== Work request ==
Reproduce the lines starting at the one containing "33-39, Rue Bass" and ending at the one containing "Dépose Extensions", renaming "Extensions (sur devis)" to "Extensions (sur demande)" and leaving everything else unchanged.

[Saved data entries]
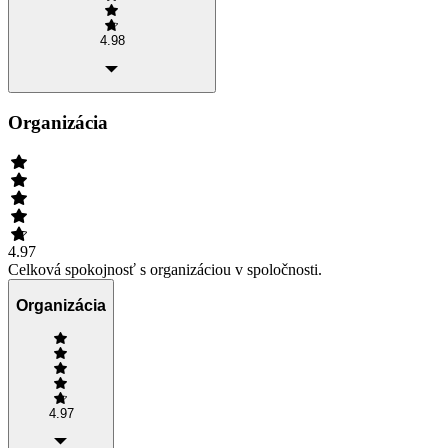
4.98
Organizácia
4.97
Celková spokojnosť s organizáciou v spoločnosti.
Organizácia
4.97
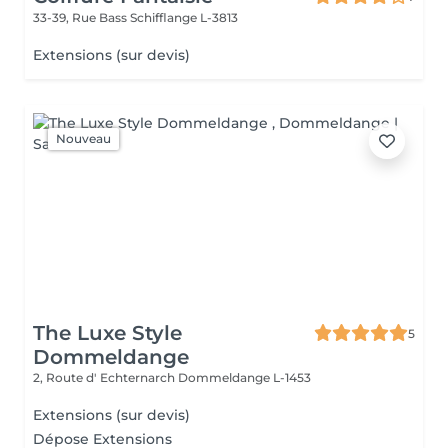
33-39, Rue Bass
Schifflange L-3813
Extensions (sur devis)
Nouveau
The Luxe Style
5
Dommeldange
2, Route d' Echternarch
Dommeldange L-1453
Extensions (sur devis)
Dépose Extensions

---

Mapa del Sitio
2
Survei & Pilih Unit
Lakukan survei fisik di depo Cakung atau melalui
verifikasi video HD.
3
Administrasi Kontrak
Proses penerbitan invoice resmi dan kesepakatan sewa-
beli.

== Solution below ==
33-39, Rue Bass
Schifflange L-3813
Extensions (sur demande)
Nouveau
The Luxe Style
5
Dommeldange
2, Route d' Echternarch
Dommeldange L-1453
Extensions (sur demande)
Dépose Extensions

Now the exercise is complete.